- EXERCISE DESCRIPTION -
Copy every line of the records below without changing anything.

- INFORMATION PROVIDED -
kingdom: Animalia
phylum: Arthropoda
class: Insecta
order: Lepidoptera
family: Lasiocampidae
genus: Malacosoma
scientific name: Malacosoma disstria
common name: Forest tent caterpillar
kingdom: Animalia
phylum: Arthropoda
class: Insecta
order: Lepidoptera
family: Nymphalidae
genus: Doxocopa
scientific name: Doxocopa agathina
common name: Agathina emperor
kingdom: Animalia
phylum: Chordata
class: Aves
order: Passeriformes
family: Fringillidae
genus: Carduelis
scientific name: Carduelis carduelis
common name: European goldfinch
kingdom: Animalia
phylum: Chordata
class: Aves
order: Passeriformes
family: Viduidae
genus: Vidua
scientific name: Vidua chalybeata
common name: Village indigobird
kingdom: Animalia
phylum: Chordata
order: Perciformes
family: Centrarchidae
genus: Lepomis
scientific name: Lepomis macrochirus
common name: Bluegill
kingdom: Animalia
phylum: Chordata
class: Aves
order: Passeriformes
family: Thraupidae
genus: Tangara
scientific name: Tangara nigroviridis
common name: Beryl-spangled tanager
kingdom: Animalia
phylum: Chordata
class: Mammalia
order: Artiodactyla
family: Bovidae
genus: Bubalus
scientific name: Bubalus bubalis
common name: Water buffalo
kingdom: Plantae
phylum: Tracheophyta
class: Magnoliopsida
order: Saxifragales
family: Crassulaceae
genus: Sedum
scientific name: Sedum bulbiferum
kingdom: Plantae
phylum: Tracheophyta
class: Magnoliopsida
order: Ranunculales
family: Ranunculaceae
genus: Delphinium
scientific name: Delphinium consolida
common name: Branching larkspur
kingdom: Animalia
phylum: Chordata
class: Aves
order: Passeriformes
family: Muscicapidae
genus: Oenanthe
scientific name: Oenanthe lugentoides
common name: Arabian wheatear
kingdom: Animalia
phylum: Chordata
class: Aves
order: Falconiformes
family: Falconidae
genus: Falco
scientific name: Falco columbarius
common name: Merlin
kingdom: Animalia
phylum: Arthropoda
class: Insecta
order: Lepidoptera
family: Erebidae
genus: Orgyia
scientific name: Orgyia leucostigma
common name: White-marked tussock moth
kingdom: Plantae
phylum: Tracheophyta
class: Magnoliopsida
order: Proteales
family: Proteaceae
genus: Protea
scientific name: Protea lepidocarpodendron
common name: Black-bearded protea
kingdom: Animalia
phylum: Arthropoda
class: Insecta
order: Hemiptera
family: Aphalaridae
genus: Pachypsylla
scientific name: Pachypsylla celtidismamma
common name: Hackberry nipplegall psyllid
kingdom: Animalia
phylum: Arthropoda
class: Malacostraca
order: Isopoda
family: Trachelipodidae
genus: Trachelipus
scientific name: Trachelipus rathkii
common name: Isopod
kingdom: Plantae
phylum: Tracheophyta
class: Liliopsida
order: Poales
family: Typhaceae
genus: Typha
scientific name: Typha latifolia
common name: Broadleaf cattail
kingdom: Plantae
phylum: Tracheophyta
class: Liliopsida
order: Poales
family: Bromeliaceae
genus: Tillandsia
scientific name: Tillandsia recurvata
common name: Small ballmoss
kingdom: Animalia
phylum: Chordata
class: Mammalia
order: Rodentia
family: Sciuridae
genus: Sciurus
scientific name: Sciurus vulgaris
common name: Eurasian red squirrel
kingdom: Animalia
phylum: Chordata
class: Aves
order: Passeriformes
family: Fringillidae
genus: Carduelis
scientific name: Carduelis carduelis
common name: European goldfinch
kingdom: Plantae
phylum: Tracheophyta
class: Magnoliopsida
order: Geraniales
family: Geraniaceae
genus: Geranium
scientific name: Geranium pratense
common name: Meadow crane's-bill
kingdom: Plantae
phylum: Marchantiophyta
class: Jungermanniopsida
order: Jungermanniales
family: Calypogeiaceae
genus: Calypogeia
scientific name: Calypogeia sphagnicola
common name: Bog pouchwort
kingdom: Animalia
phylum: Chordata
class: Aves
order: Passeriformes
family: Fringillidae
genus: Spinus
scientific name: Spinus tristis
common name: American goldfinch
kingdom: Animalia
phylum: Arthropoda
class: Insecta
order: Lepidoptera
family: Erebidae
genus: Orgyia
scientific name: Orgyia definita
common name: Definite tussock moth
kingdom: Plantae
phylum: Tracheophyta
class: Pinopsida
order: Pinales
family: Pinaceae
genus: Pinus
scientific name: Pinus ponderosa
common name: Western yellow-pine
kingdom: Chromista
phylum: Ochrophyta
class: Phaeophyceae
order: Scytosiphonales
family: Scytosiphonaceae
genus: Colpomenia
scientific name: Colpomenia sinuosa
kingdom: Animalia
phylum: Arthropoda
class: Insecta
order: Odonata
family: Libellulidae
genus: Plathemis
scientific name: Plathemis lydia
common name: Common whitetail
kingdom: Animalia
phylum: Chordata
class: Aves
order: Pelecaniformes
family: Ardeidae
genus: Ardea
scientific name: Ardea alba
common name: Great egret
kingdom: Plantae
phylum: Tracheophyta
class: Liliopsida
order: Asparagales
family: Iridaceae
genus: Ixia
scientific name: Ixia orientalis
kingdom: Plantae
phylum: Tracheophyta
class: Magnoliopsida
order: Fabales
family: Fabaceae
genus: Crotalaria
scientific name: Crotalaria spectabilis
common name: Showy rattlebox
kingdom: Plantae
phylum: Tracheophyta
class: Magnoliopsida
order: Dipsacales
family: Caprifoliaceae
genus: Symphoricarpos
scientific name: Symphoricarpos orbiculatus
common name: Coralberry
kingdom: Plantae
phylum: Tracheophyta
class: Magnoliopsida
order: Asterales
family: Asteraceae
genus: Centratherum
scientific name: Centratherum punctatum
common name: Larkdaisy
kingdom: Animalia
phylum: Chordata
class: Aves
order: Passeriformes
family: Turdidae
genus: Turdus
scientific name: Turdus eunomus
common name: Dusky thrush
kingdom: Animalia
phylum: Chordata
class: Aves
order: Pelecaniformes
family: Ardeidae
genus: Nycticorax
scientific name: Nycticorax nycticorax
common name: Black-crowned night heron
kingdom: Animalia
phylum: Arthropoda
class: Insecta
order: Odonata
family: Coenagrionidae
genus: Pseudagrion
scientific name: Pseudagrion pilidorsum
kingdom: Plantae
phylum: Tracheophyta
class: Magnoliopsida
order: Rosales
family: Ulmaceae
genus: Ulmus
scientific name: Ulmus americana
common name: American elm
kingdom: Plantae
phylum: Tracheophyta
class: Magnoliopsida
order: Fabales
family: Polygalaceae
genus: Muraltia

- RESULT BELOW -
kingdom: Animalia
phylum: Arthropoda
class: Insecta
order: Lepidoptera
family: Lasiocampidae
genus: Malacosoma
scientific name: Malacosoma disstria
common name: Forest tent caterpillar
kingdom: Animalia
phylum: Arthropoda
class: Insecta
order: Lepidoptera
family: Nymphalidae
genus: Doxocopa
scientific name: Doxocopa agathina
common name: Agathina emperor
kingdom: Animalia
phylum: Chordata
class: Aves
order: Passeriformes
family: Fringillidae
genus: Carduelis
scientific name: Carduelis carduelis
common name: European goldfinch
kingdom: Animalia
phylum: Chordata
class: Aves
order: Passeriformes
family: Viduidae
genus: Vidua
scientific name: Vidua chalybeata
common name: Village indigobird
kingdom: Animalia
phylum: Chordata
order: Perciformes
family: Centrarchidae
genus: Lepomis
scientific name: Lepomis macrochirus
common name: Bluegill
kingdom: Animalia
phylum: Chordata
class: Aves
order: Passeriformes
family: Thraupidae
genus: Tangara
scientific name: Tangara nigroviridis
common name: Beryl-spangled tanager
kingdom: Animalia
phylum: Chordata
class: Mammalia
order: Artiodactyla
family: Bovidae
genus: Bubalus
scientific name: Bubalus bubalis
common name: Water buffalo
kingdom: Plantae
phylum: Tracheophyta
class: Magnoliopsida
order: Saxifragales
family: Crassulaceae
genus: Sedum
scientific name: Sedum bulbiferum
kingdom: Plantae
phylum: Tracheophyta
class: Magnoliopsida
order: Ranunculales
family: Ranunculaceae
genus: Delphinium
scientific name: Delphinium consolida
common name: Branching larkspur
kingdom: Animalia
phylum: Chordata
class: Aves
order: Passeriformes
family: Muscicapidae
genus: Oenanthe
scientific name: Oenanthe lugentoides
common name: Arabian wheatear
kingdom: Animalia
phylum: Chordata
class: Aves
order: Falconiformes
family: Falconidae
genus: Falco
scientific name: Falco columbarius
common name: Merlin
kingdom: Animalia
phylum: Arthropoda
class: Insecta
order: Lepidoptera
family: Erebidae
genus: Orgyia
scientific name: Orgyia leucostigma
common name: White-marked tussock moth
kingdom: Plantae
phylum: Tracheophyta
class: Magnoliopsida
order: Proteales
family: Proteaceae
genus: Protea
scientific name: Protea lepidocarpodendron
common name: Black-bearded protea
kingdom: Animalia
phylum: Arthropoda
class: Insecta
order: Hemiptera
family: Aphalaridae
genus: Pachypsylla
scientific name: Pachypsylla celtidismamma
common name: Hackberry nipplegall psyllid
kingdom: Animalia
phylum: Arthropoda
class: Malacostraca
order: Isopoda
family: Trachelipodidae
genus: Trachelipus
scientific name: Trachelipus rathkii
common name: Isopod
kingdom: Plantae
phylum: Tracheophyta
class: Liliopsida
order: Poales
family: Typhaceae
genus: Typha
scientific name: Typha latifolia
common name: Broadleaf cattail
kingdom: Plantae
phylum: Tracheophyta
class: Liliopsida
order: Poales
family: Bromeliaceae
genus: Tillandsia
scientific name: Tillandsia recurvata
common name: Small ballmoss
kingdom: Animalia
phylum: Chordata
class: Mammalia
order: Rodentia
family: Sciuridae
genus: Sciurus
scientific name: Sciurus vulgaris
common name: Eurasian red squirrel
kingdom: Animalia
phylum: Chordata
class: Aves
order: Passeriformes
family: Fringillidae
genus: Carduelis
scientific name: Carduelis carduelis
common name: European goldfinch
kingdom: Plantae
phylum: Tracheophyta
class: Magnoliopsida
order: Geraniales
family: Geraniaceae
genus: Geranium
scientific name: Geranium pratense
common name: Meadow crane's-bill
kingdom: Plantae
phylum: Marchantiophyta
class: Jungermanniopsida
order: Jungermanniales
family: Calypogeiaceae
genus: Calypogeia
scientific name: Calypogeia sphagnicola
common name: Bog pouchwort
kingdom: Animalia
phylum: Chordata
class: Aves
order: Passeriformes
family: Fringillidae
genus: Spinus
scientific name: Spinus tristis
common name: American goldfinch
kingdom: Animalia
phylum: Arthropoda
class: Insecta
order: Lepidoptera
family: Erebidae
genus: Orgyia
scientific name: Orgyia definita
common name: Definite tussock moth
kingdom: Plantae
phylum: Tracheophyta
class: Pinopsida
order: Pinales
family: Pinaceae
genus: Pinus
scientific name: Pinus ponderosa
common name: Western yellow-pine
kingdom: Chromista
phylum: Ochrophyta
class: Phaeophyceae
order: Scytosiphonales
family: Scytosiphonaceae
genus: Colpomenia
scientific name: Colpomenia sinuosa
kingdom: Animalia
phylum: Arthropoda
class: Insecta
order: Odonata
family: Libellulidae
genus: Plathemis
scientific name: Plathemis lydia
common name: Common whitetail
kingdom: Animalia
phylum: Chordata
class: Aves
order: Pelecaniformes
family: Ardeidae
genus: Ardea
scientific name: Ardea alba
common name: Great egret
kingdom: Plantae
phylum: Tracheophyta
class: Liliopsida
order: Asparagales
family: Iridaceae
genus: Ixia
scientific name: Ixia orientalis
kingdom: Plantae
phylum: Tracheophyta
class: Magnoliopsida
order: Fabales
family: Fabaceae
genus: Crotalaria
scientific name: Crotalaria spectabilis
common name: Showy rattlebox
kingdom: Plantae
phylum: Tracheophyta
class: Magnoliopsida
order: Dipsacales
family: Caprifoliaceae
genus: Symphoricarpos
scientific name: Symphoricarpos orbiculatus
common name: Coralberry
kingdom: Plantae
phylum: Tracheophyta
class: Magnoliopsida
order: Asterales
family: Asteraceae
genus: Centratherum
scientific name: Centratherum punctatum
common name: Larkdaisy
kingdom: Animalia
phylum: Chordata
class: Aves
order: Passeriformes
family: Turdidae
genus: Turdus
scientific name: Turdus eunomus
common name: Dusky thrush
kingdom: Animalia
phylum: Chordata
class: Aves
order: Pelecaniformes
family: Ardeidae
genus: Nycticorax
scientific name: Nycticorax nycticorax
common name: Black-crowned night heron
kingdom: Animalia
phylum: Arthropoda
class: Insecta
order: Odonata
family: Coenagrionidae
genus: Pseudagrion
scientific name: Pseudagrion pilidorsum
kingdom: Plantae
phylum: Tracheophyta
class: Magnoliopsida
order: Rosales
family: Ulmaceae
genus: Ulmus
scientific name: Ulmus americana
common name: American elm
kingdom: Plantae
phylum: Tracheophyta
class: Magnoliopsida
order: Fabales
family: Polygalaceae
genus: Muraltia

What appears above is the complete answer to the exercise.